Saturé par l’hiver? Franchement, on est mieux dehors. Les paysages se veulent typiques, mais la direction photo ne rend que très rarement justice à la nature. Les comédiens ne semblent pas enchantés de jouer. Les dialogues manquent de rythme. Les éléments de l’histoire sont menés sans conviction et ne se développent que parcimonieusement.

Le film aurait dû se concentrer sur une histoire plausible et en déloger ensuite des aspects imprévisibles. La distribution est pourtant remplie de potentiel (Pierre-Luc Brillant, Maxim Roy, Gilles Pelletier, etc.). Dommage qu’il n’y ait pas eu de véritable direction d’acteur. L’actrice Kiberlain s’éparpille d’une intrigue à l’autre et semble ne pas réellement se rendre compte de ce qu’elle doit jouer. Le regard fuyant, elle discute d’amour comme si elle faisait son marché. Si cette proposition était pleinement assumée par la réalisatrice Obadia, pourquoi pas, mais ce qui irrite, c’est la nonchalance évidente avec laquelle semblent se faire les choix artistiques.  

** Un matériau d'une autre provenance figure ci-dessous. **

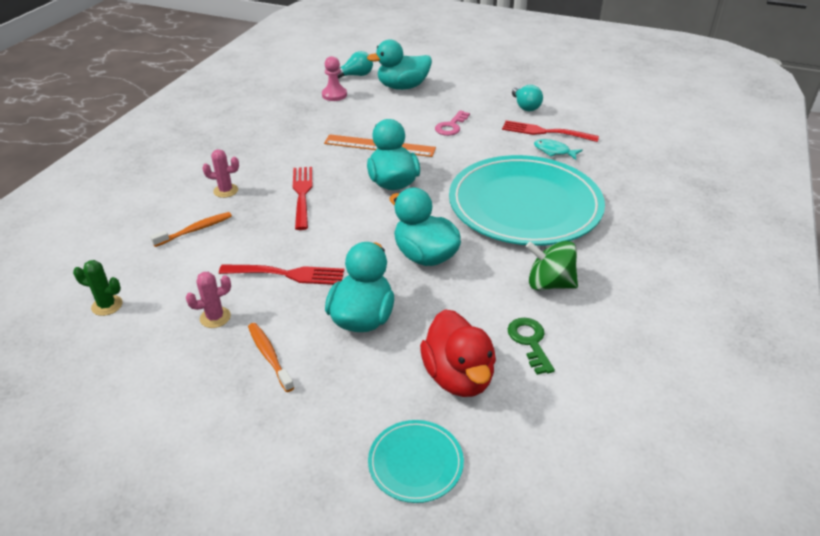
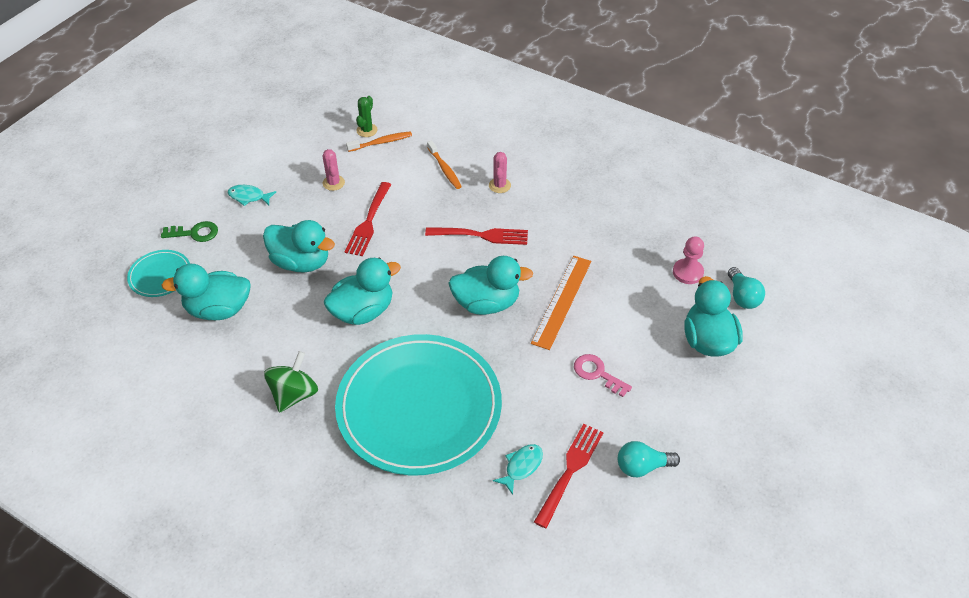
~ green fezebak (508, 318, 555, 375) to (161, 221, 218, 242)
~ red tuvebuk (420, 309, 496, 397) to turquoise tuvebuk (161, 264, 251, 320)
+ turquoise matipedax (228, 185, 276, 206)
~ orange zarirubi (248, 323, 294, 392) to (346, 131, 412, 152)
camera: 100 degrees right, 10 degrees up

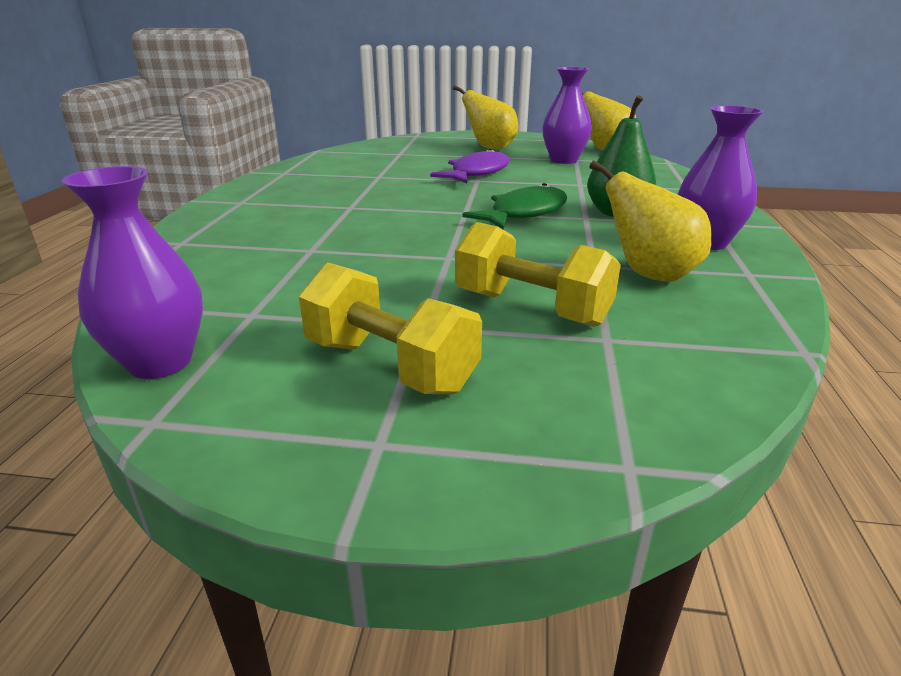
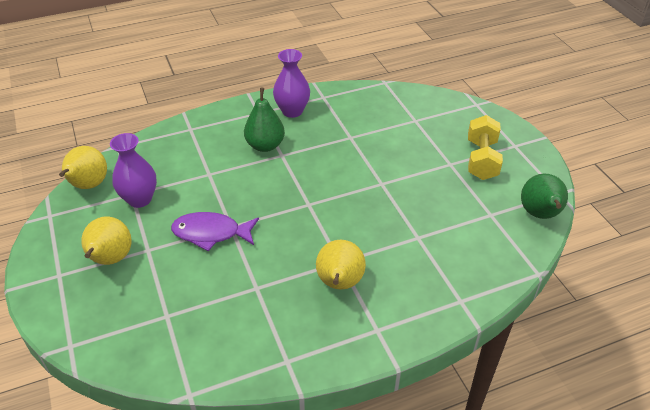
~ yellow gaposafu (589, 160, 712, 282) to (316, 240, 366, 290)
~ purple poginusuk (62, 166, 203, 379) to green gaposafu (521, 174, 568, 219)
- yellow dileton (455, 222, 621, 327)
- green matipedax (462, 183, 567, 230)
camera: 120 degrees left, 15 degrees up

Espérons que la France ne se berce pas encore de ces charades populaires sur le Québec. Le film semble avoir été monté comme un vidéoclip pour faire la promotion de notre coin de pays. Nous ressortons frustrés d’une telle méprise sur la façon dont les gens se comportent en France comme au Québec. Pour avoir vécu dans les deux pays, il est temps de dire que les Français ne sont pas tous frileux, bougons, grognards et blasés; que les Québécois ne sont pas tous portés à dévoiler en détail leur vie intime, à vouloir se marier à tout prix, à baiser tout ce qui bouge, à accueillir la première personne descendue d’un avion!